3. Toutefois, aux termes du I de l'article 38 du code général des impôts : " Sous réserve des dispositions des articles 33 ter, 40 à 43 bis et 151 sexies, le bénéfice imposable est le bénéfice net, déterminé d'après les résultats d'ensemble des opérations de toute nature effectuées par les entreprises (...) ". Aux termes de l'article 39 du même code : " 1. Le bénéfice net est établi sous déduction de toutes charges, celles-ci comprenant (...) notamment : / 1° Les frais généraux de toute nature (...) ". Les pertes subies par une entreprise se livrant à une activité commerciale du fait de détournements de fonds commis par un préposé ne peuvent être regardées comme correspondant à un risque lié à l'exercice normal de la profession si les irrégularités répétées commises par ce préposé pouvaient être décelées par des contrôles, portant notamment sur la comptabilité, qu'il appartenait au dirigeant d'exercer normalement en temps utile. Dans ce cas, ces agissements délictueux ne peuvent être regardés comme ayant été commis à l'insu du dirigeant de l'entreprise et les pertes subies ne sont pas déductibles des résultats de l'entreprise.

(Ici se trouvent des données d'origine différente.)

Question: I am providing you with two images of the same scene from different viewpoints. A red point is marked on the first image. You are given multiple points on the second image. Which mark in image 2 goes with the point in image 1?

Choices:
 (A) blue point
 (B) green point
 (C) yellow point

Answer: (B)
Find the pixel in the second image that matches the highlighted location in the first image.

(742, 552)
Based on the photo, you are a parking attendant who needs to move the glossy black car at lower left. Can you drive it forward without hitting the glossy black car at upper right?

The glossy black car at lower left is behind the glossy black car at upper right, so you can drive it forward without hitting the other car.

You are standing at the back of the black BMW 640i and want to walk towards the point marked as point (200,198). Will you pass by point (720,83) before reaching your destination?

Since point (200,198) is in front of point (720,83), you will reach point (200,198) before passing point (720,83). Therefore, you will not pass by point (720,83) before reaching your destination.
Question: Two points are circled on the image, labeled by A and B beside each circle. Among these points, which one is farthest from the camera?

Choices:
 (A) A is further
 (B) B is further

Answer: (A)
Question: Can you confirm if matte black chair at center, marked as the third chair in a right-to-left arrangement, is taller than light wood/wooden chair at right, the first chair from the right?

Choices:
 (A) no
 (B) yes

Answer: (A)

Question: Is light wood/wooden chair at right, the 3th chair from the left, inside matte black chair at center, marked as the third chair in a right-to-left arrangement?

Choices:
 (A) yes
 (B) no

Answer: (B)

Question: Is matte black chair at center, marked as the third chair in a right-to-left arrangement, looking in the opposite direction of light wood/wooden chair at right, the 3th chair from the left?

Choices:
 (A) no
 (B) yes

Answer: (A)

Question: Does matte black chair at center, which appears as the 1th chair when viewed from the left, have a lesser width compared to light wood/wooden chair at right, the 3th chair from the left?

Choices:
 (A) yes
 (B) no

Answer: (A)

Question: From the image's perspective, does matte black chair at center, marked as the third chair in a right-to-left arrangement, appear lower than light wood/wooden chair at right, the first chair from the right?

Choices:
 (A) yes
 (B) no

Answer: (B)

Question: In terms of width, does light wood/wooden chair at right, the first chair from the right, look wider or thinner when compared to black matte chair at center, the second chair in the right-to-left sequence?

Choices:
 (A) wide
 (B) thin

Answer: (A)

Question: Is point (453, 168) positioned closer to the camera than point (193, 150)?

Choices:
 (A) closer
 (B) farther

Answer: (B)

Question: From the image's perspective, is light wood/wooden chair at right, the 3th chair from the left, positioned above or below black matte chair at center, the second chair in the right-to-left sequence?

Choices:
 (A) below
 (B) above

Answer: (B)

4. Il résulte de l'instruction que M. C... n'a exercé aucun contrôle sur les agissements de son salarié auquel il faisait, selon ses propres termes, " une confiance aveugle " et auquel il avait confié l'accès aux comptes bancaires de l'entreprise. En outre, M. C..., alors même qu'il avait été informé par sa banque des nombreuses anomalies relevées sur le compte bancaire, a refusé de mettre en cause son salarié et n'a pris aucune mesure de contrôle ni vérifié les craintes exprimées par la banque. Les agissements de ce salarié n'ont d'ailleurs été révélés au contribuable qu'à la suite du signalement au service Tracfin effectué par l'établissement bancaire, teneur du compte de ce salarié. Dès lors, les agissements délictueux du comptable de l'entreprise exploitée par M. C... ne peuvent être regardés comme ayant été commis à l'insu de ce dernier. Par suite, les pertes subies par l'activité individuelle de M. C... ne sont pas déductibles des résultats de l'année 2012.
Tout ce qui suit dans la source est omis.